Le téléconseil médical et la téléconsultation immédiate réalisés sur la quinzaine de plateformes sont financés par les assureurs, assisteurs et mutuelles. Elles concernent aujourd'hui 20 millions de français qui ont souscrit à une garantie qui leur permet d'appeler ces plateformes 4 à 6 fois/an, soit un potentiel de 80 à 120 millions d'appels. L'appelant n'est pas connu du médecin téléconsultant de la plateforme. Ce dernier peut délivrer un téléconseil médical pour une affection aiguë bénigne qui ne nécessite pas un examen physique et qui peut relever dans un premier temps de l'automédication en attendant de consulter le médecin traitant si l'affection n'est pas guérie. Si le motif de l'appel nécessite un examen clinique et la connaissance du dossier médical, il oriente l'appelant vers son médecin traitant ou vers les urgences hospitalières si le motif relève de l'urgence.

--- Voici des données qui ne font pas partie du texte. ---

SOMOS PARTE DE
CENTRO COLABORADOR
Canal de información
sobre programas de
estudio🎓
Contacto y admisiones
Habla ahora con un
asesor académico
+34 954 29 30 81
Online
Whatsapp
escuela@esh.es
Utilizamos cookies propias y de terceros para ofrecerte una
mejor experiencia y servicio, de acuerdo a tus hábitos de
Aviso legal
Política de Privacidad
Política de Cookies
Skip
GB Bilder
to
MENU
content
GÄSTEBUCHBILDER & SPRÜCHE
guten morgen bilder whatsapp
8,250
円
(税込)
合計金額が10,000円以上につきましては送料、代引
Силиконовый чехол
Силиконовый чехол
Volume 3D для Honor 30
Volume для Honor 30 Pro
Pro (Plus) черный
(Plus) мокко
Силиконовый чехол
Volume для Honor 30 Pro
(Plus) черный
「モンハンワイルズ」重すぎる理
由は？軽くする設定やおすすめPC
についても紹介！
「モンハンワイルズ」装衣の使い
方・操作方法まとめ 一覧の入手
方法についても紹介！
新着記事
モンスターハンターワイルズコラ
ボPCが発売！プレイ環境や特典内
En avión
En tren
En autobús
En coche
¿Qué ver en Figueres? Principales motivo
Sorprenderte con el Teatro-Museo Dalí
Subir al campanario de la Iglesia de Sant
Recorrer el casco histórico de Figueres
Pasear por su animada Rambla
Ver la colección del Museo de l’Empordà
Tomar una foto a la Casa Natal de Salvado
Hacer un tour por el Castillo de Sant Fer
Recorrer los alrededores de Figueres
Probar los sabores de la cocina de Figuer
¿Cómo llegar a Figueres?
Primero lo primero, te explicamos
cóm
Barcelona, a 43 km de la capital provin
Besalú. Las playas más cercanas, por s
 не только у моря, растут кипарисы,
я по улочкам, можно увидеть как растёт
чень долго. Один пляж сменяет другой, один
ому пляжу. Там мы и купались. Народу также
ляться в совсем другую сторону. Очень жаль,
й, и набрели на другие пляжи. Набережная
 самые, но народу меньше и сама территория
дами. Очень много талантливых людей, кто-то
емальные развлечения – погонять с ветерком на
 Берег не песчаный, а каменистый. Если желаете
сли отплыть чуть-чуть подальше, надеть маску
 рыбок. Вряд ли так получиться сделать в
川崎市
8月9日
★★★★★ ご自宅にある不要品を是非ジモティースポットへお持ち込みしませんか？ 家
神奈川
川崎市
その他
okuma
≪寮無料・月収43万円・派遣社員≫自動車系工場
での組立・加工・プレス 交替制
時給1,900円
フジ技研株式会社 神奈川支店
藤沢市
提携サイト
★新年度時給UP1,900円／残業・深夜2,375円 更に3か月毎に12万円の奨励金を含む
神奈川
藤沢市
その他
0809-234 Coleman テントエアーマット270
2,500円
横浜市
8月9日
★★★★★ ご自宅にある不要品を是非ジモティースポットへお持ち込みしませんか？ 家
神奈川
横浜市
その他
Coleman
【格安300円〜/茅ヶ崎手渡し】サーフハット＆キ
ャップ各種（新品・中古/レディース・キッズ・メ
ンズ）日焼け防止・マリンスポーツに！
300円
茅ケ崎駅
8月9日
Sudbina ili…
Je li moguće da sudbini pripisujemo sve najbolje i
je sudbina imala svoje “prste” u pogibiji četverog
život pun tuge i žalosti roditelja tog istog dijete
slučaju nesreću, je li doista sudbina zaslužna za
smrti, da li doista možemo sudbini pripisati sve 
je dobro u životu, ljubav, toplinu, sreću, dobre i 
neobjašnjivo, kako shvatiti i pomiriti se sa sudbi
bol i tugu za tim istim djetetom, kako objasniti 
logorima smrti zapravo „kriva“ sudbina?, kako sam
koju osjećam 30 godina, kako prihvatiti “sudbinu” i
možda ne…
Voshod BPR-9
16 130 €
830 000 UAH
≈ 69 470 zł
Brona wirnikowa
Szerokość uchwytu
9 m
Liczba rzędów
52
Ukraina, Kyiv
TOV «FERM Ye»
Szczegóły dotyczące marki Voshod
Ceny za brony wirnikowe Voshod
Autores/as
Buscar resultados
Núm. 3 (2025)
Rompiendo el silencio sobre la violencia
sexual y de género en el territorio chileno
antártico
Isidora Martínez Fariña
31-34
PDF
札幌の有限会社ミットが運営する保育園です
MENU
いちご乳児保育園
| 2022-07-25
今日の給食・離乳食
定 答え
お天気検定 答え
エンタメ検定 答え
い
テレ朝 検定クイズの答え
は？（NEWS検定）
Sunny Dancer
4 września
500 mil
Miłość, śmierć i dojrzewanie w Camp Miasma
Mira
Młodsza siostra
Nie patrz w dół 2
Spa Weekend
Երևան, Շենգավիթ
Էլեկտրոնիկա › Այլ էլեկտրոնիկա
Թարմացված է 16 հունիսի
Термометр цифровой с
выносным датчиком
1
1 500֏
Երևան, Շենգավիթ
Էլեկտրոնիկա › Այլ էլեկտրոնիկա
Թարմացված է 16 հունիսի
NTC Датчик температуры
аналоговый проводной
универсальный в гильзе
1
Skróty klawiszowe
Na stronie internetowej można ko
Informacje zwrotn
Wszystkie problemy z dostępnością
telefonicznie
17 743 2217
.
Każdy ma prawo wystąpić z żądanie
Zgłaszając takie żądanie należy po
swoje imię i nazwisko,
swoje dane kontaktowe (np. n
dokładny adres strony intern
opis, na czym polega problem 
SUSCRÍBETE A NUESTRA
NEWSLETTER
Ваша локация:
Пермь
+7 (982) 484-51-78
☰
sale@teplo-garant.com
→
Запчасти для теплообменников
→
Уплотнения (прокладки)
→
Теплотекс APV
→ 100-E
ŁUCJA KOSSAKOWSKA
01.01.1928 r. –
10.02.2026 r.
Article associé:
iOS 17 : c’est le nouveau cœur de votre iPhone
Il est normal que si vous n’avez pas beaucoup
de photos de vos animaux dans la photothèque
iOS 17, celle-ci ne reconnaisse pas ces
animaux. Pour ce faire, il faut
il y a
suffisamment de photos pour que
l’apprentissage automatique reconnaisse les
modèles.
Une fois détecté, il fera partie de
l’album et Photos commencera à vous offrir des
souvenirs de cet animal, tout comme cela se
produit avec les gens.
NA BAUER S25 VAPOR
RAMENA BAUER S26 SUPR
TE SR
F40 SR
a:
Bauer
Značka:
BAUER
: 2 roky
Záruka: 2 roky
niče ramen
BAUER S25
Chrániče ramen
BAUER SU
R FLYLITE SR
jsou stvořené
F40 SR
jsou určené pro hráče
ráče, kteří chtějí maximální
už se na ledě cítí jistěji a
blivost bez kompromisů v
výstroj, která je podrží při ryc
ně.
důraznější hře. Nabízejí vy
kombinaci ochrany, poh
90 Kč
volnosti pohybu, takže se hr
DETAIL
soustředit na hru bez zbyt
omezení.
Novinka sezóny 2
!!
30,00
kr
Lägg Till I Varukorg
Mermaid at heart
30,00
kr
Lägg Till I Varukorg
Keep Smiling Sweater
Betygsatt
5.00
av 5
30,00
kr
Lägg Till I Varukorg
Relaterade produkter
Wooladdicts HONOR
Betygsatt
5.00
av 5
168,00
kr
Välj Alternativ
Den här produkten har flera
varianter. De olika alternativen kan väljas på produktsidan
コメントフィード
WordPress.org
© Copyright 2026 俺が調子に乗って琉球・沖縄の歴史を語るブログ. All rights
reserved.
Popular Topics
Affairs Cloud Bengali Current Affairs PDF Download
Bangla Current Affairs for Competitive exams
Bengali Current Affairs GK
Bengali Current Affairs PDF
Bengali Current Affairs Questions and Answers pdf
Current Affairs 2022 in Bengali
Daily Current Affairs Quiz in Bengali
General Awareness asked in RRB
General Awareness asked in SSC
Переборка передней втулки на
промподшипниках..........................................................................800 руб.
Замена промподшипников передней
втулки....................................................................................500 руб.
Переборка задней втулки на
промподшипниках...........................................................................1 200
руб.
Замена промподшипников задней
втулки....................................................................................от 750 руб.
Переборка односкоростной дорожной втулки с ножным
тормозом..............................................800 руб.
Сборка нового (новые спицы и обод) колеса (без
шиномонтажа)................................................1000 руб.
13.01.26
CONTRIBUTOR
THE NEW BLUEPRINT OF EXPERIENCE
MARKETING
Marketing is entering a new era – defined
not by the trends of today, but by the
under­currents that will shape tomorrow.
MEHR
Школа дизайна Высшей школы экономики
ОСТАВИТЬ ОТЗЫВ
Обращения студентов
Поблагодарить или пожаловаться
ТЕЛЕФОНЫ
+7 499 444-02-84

Enfin, il peut utiliser le DMP du patient, avec son accord, pour tracer l'acte médical qu'il vient de réaliser.

Le Samu Centre 15 est la plateforme publique qui délivre du téléconseil médical alors que sa mission première depuis 40 ans est de prendre en charge les urgences vitales. Celles-ci ont considérablement diminué avec la baisse de l'accidentologie routière. Moins de 3% des appels au Centre 15 relèvent d'une urgence vitale gérée par le SMUR. Ainsi, sur les 30 millions d'appels par an (dont 5 millions sans réponse), plus de 90% concerneraient du téléconseil médical (environ 24 millions).

Selon une enquête d'avril 2017, les médecins généralistes français assureraient environ 2 millions de consultations par jour en France, soit 20 à 22 consultations/jour/médecin. C'est une ineptie de leur demander d'en réaliser désormais 40 à 44 !  

Les consultations inutiles pourraient représenter de 20 à 30% des actes journaliers aux dires des médecins généralistes, soit 6 à 7 consultations inutiles/jour avec la cadence actuelle. Elles relèveraient du conseil médical et de demandes d'ordonnances ou de certificats. C'est ce que dénonce la pétition du collectif de médecins généralistes. Le médecin généraliste français souhaite retrouver un exercice normal de la consultation en médecine générale. En Suisse, les renouvellements d'ordonnance et les certificats médicaux sont assurés par les plateformes Medgate ou Medi24.

En résumé, augmenter la cadence des consultations médicales est une ineptie. Nous proposions dans un précédent billet un aggiornamento (en français, une "mise à plat") sur les offres actuelles des plateformes de téléconseil médical et de téléconsultation immédiate pour les intégrer dans le parcours de santé des français. Les médecins généralistes sont victimes de demandes qui ne relèvent pas de la consultation médicale et qui pourraient être pris en charge par ces plateformes, comme elles le sont depuis près de 20 ans en Suisse (et plus récemment en Suède).

La télémédecine a régulé le parcours de soin primaire des citoyens suisses (comme d'ailleurs des citoyens suédois) alors qu'en Allemagne ou au Royaume-Uni ce problème n'est toujours pas résolu. Pourquoi ne le ferait-elle pas en France ? La future loi "Ma santé en 2022" devrait s'en préoccuper.